### Document extract

Conceptual Adaptations
1. Objects, Living Kinds, and Minds
(under construction 15 August 2001)

            1. The Proper domain
            2. Adaptive target
            3. Logical and other entailments
            4. Categorization cues
            5. The Actual domain
            6. The Cultural domain
            7. Maladaptive effects
 The goal is to examine each proposed adaptation in all seven dimensions

Conceptual Adaptations (by core domain)

Objects: naive physics (bibliography)

Natural objects

The proper domain of natural objects is the rocks and other solid objects of the natural environment. Living organisms share important characteristics with innate objects, so the objective mode of construal is useful also here. The adaptive target of this faculty relates to the potential benefits that may accrue to an organism able to anticipate the activities proper to inanimate matter--that it occupies space to the exclusion of other objects, including one's own body, that it is cohesive, bounded, does not deform, and is subject to local causes only. The categorization cues are described in the perception of objects; the primary cues turn out to be that something moves as a unit; gestalt-type cues of figural goodness are secondary. The prototypical member of the category of objects is a rock; marginal members are wind and water. The actual and culture domain of the faculty includes much of modern science, which has based itself on this mode of apprehending and construing the world. Comparative table of objective and biological modes of construal.

Artifacts form a subcategory of physical objects. The proper domain would be stone, bone, and wooden tools; the adaptive target the ability to modify objects to perform fitness-enhancing functions. In addition to the characteristics of physical objects, artifacts have a formal cause in the shape of an imposed design (while biological entities have an inherent design) that is changeable. Design in particular is subject to criteria of usefulness or functional purpose; thus, artifacts have a final cause, or telos, but this goal is attributed rather than intrinsic. The entailments of the artifact mode of construing the world is particularly important for eighteenth-century theories about a deliberately constructed 'artificial' social system. For a discussion of this topic, see for instance the discussion on Hutcheson and the Moral Engines of Community. Mechanisms are a subclass of artifacts; it is perhaps unlikely that anything resembling a mechanism formed part of the ancestral environment, so people should have a tendency to classify and understand mechanical devices in terms of biological modes of construal, until the innards of the machine are shown to consist in nothing but contact mechanics.

######

**What the task requires:** Do these statements agree with the page on conceptual adaptations? For each, answer yes or no and quote the words of the page that decide it. (a) Wind is the prototypical member of the category of objects. (b) The telos of artifacts is attributed rather than intrinsic. (c) Gestalt-type cues of figural goodness are the primary categorization cues for objects.

### Data

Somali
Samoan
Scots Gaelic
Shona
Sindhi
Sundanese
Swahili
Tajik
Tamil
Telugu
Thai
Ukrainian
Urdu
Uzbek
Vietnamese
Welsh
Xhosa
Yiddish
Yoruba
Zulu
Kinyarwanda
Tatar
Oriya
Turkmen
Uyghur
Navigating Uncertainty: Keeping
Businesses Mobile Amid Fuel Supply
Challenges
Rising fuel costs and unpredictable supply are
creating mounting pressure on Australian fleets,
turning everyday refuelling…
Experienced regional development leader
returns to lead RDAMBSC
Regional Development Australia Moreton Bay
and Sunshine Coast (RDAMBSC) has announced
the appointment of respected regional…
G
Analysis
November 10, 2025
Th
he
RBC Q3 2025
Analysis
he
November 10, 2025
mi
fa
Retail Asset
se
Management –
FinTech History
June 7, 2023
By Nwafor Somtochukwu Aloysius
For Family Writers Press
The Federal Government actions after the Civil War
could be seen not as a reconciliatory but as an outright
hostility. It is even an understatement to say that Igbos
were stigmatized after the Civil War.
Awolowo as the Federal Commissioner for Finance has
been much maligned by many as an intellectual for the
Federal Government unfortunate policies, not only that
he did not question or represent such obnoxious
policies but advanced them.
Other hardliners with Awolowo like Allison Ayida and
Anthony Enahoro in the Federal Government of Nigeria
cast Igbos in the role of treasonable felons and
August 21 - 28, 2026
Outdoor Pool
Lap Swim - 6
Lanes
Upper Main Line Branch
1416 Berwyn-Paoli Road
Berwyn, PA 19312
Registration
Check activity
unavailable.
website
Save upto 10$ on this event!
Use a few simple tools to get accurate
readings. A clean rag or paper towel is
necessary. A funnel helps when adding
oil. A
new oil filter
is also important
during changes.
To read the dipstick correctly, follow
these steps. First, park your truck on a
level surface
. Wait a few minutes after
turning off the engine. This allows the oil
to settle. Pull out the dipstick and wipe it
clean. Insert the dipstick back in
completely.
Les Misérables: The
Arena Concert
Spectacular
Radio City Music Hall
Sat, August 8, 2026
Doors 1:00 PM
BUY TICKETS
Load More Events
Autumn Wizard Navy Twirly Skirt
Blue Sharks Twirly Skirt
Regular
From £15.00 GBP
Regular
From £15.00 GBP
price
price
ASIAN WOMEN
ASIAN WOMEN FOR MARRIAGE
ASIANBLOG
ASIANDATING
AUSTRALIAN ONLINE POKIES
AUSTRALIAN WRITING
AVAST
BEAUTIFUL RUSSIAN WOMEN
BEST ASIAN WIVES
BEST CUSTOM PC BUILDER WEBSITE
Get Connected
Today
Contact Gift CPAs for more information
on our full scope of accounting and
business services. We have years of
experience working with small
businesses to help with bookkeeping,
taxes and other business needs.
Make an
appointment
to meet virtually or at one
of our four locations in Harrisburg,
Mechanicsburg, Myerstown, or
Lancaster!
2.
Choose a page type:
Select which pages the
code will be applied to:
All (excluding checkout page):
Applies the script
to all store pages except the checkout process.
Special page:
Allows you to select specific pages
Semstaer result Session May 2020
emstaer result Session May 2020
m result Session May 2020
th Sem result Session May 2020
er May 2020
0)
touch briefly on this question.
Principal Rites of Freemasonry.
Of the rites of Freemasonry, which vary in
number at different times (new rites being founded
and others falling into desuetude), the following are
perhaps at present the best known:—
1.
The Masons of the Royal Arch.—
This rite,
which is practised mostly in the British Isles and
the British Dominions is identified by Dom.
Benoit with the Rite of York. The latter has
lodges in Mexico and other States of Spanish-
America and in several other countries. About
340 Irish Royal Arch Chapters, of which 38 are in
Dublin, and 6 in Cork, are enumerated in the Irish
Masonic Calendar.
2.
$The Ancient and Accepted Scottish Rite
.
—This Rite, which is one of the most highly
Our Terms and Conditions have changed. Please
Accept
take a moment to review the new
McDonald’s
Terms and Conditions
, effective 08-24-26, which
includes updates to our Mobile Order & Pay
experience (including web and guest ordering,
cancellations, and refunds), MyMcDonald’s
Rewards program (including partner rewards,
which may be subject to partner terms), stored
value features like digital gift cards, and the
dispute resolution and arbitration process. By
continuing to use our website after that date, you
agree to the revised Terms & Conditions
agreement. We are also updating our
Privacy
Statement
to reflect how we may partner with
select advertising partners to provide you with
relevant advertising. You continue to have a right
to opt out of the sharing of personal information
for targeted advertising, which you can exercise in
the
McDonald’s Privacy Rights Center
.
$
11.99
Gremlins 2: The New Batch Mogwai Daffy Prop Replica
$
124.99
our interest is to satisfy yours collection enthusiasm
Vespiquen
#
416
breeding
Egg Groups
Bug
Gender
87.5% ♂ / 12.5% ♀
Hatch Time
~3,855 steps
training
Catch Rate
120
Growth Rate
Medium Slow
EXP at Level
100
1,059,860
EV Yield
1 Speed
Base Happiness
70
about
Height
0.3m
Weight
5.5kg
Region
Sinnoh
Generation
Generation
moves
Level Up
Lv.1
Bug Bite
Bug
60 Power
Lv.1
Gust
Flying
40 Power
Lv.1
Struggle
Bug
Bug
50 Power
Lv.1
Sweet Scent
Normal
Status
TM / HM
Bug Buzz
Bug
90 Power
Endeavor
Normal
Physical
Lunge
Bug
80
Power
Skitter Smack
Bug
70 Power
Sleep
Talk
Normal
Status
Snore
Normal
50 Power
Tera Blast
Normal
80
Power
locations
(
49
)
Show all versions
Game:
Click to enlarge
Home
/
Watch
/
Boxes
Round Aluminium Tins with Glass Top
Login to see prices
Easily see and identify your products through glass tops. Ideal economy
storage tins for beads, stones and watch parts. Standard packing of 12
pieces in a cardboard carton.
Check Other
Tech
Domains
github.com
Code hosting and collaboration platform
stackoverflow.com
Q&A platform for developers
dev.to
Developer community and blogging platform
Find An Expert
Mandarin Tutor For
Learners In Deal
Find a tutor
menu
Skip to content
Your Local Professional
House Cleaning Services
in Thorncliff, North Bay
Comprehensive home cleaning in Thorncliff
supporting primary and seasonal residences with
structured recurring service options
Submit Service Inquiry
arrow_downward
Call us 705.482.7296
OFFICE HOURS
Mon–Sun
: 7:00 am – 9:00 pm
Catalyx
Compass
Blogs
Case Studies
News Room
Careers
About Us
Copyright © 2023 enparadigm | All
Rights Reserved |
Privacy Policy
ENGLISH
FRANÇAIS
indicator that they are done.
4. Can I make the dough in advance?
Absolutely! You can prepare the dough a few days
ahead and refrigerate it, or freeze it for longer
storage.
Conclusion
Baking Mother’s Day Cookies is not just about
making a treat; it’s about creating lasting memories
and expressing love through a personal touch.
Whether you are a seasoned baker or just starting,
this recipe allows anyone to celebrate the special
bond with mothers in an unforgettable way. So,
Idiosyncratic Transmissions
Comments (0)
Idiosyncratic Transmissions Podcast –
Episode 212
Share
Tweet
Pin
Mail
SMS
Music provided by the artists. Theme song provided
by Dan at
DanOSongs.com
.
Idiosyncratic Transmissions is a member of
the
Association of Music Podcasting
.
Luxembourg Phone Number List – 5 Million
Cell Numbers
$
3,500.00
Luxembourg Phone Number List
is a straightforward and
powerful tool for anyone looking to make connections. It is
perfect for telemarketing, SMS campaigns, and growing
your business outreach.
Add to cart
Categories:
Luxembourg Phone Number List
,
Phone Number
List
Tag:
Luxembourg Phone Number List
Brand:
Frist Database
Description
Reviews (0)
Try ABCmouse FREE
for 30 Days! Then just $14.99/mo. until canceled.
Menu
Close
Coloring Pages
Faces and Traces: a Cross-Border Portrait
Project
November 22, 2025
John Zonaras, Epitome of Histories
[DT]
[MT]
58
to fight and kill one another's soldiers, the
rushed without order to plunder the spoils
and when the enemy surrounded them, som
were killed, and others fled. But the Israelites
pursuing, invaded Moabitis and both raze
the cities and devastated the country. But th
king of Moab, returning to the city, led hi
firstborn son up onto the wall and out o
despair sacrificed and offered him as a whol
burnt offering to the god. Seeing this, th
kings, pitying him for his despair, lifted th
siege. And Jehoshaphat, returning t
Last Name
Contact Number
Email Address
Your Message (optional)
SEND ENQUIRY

######

**Written answer:**
(a) No: "The prototypical member of the category of objects is a rock; marginal members are wind and water."
(b) Yes: "artifacts have a final cause, or telos, but this goal is attributed rather than intrinsic."
(c) No: "the primary cues turn out to be that something moves as a unit; gestalt-type cues of figural goodness are secondary."